She's really good in class as far as training (arguably the smartest in basic and Intermediate) and the dogs she's had puppy classes with are one's that she doesn't have these issues with and actually looks to play with them. So, it really is a trust thing with her. Once she trusts a dog/person she is pretty good and affectionate to them. An example of this is the guy who takes her most mornings for day care. She wags her tail and looks excited to see him and I watch them go down the hall with her tail wagging and her saying hi to all the other people who work there without issues. 
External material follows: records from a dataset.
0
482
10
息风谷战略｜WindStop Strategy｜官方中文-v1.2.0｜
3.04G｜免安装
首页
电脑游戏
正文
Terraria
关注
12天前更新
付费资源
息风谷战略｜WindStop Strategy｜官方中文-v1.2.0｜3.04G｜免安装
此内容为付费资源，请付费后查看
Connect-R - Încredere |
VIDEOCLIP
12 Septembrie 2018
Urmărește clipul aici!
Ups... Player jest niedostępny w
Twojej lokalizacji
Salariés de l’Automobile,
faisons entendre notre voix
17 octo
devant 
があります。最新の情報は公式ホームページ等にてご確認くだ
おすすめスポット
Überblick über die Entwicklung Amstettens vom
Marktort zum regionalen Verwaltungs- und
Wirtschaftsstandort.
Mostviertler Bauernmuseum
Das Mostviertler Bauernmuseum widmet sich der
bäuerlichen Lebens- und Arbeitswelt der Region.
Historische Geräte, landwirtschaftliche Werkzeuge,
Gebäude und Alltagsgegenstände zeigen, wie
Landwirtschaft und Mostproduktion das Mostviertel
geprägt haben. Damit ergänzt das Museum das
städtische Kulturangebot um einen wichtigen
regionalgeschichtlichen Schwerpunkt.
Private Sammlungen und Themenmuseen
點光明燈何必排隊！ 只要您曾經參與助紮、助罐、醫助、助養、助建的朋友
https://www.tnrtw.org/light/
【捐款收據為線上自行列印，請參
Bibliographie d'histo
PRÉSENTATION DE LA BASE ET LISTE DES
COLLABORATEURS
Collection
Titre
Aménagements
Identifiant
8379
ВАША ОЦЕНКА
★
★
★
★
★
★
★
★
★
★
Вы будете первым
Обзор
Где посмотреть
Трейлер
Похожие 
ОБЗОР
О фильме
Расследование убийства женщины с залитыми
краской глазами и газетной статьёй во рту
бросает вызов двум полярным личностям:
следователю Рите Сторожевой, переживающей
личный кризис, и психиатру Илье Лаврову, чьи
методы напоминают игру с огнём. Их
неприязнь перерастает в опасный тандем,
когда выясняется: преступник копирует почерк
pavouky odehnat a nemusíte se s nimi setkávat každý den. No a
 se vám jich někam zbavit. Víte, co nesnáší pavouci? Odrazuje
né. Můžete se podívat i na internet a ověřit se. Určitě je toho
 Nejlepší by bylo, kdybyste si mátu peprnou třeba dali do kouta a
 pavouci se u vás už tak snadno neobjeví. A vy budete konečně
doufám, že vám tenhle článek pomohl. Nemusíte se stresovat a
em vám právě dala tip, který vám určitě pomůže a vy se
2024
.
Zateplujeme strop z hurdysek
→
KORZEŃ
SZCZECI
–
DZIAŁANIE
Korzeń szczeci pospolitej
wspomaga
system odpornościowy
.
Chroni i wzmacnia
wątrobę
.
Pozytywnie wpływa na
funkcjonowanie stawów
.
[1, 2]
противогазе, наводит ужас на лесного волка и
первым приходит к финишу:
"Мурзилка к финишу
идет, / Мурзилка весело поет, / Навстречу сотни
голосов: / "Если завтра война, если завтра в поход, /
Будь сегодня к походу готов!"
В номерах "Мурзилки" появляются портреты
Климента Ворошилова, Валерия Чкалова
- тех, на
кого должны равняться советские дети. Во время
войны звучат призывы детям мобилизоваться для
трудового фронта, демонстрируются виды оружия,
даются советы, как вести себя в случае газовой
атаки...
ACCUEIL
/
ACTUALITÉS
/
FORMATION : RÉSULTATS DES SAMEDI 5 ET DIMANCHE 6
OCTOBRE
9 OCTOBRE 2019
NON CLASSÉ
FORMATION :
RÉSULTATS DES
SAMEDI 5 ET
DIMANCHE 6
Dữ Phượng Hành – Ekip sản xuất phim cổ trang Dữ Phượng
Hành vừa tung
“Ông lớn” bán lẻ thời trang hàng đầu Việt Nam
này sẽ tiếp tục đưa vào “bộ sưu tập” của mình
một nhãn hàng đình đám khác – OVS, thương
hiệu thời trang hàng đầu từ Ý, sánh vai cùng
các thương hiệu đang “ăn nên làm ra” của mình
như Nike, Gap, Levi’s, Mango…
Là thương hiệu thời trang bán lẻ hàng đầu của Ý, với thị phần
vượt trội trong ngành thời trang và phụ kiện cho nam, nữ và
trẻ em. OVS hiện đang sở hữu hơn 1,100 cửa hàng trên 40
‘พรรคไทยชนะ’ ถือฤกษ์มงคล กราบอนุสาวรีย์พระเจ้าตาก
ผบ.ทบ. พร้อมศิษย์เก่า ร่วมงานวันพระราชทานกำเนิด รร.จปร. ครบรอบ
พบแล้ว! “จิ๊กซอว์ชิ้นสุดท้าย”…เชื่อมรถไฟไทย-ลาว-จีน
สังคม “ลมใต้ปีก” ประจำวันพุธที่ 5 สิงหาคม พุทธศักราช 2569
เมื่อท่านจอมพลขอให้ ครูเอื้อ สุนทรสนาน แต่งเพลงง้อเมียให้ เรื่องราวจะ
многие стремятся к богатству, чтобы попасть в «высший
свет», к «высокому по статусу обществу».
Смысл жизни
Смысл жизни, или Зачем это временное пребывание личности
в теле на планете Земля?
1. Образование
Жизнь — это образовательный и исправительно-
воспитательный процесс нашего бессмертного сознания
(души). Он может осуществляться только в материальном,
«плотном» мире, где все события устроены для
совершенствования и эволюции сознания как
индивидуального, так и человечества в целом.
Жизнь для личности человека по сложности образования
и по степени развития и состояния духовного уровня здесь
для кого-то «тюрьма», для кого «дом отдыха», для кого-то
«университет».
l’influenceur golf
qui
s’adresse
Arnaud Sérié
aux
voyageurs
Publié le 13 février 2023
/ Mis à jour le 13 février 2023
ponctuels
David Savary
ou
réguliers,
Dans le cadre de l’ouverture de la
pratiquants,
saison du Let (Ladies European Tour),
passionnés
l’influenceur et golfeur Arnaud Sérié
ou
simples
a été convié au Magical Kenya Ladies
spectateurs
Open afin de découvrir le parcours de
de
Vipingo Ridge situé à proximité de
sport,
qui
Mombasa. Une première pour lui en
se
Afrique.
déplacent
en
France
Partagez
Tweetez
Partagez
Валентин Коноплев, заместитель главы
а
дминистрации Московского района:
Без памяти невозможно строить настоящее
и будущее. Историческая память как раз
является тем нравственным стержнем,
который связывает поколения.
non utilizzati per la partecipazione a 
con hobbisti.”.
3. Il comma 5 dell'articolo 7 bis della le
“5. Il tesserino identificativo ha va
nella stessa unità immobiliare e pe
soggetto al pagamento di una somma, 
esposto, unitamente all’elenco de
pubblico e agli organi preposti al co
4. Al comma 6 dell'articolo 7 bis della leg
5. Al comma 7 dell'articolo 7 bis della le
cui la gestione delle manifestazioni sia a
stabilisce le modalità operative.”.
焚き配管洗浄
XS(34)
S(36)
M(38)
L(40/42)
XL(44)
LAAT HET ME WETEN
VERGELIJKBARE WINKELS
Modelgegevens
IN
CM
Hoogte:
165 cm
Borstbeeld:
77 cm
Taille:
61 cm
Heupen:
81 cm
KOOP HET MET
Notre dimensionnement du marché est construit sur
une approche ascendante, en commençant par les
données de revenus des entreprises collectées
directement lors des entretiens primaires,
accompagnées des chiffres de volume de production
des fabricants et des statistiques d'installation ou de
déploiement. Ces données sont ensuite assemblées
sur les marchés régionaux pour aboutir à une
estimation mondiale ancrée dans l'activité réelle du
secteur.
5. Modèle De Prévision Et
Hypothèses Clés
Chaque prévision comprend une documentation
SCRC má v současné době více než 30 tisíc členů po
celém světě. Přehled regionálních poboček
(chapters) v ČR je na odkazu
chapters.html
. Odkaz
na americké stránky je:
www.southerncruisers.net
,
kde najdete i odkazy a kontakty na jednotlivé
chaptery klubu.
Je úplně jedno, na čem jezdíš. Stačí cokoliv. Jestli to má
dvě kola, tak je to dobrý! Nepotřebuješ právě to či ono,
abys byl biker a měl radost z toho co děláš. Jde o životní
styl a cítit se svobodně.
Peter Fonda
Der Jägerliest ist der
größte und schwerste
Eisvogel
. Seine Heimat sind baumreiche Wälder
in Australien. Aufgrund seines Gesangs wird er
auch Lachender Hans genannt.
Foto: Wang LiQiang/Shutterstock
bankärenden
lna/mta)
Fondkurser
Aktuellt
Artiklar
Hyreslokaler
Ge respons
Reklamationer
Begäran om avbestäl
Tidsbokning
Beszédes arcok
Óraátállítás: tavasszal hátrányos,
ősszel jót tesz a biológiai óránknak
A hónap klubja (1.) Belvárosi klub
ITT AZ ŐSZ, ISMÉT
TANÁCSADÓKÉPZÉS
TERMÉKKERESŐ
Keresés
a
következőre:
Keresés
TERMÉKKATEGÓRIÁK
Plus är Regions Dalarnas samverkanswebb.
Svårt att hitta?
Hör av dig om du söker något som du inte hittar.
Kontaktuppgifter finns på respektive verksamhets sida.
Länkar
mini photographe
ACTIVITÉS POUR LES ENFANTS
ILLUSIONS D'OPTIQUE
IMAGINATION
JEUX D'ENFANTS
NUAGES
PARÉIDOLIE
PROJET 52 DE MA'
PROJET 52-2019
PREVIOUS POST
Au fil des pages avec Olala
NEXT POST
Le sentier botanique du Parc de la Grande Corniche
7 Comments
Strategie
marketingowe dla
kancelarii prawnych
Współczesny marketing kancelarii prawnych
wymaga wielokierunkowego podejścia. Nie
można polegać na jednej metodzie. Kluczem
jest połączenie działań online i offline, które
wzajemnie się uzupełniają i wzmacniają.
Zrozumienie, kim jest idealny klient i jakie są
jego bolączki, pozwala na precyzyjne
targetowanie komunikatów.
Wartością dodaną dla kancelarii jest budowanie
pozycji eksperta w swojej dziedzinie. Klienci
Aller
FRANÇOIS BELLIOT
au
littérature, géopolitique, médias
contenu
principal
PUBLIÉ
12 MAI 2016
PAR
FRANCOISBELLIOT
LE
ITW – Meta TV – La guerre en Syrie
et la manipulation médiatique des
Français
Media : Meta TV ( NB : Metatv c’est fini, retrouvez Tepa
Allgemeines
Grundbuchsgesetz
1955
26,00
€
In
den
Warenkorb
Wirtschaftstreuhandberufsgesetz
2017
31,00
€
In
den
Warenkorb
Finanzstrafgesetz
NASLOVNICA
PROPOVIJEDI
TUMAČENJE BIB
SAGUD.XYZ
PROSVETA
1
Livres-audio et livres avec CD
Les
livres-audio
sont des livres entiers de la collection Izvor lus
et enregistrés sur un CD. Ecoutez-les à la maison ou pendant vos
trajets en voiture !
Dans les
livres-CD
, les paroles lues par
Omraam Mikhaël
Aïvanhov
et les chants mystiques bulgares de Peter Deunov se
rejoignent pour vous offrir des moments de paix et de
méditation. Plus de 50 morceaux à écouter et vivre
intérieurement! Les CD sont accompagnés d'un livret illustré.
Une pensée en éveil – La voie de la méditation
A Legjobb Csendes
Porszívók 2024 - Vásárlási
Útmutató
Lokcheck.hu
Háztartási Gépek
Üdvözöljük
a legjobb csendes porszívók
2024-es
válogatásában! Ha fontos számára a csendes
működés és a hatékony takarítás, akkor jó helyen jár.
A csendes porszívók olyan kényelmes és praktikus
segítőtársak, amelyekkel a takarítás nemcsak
On the other hand, I'm a little worried that she learned some of these behaviors (barking, challenging, etc.) from the day care. Unfortunately, it's something we needed to do at the time because she was too young to stay home and neither of us work close enough to take her out at lunch.

I think we're leaning towards talking to a behaviorist if only to help put our mind at ease that it's not something we're doing and to see if there's anything that we can do above what we already are to try and help her.


----------



## debbiebrown (Apr 13, 2002)

very possible she could have gotten these behaviors from day care, i am not a big day care avocate anyway, ok for some dogs, but yes, they learn rough stuff and other unwanted behaviors.....

Good idea to go talk with a behviorist, chances are with more exposure, OB training, and age things will get better..........

best of luck i am sure you will figure it out with some guidence.......


----------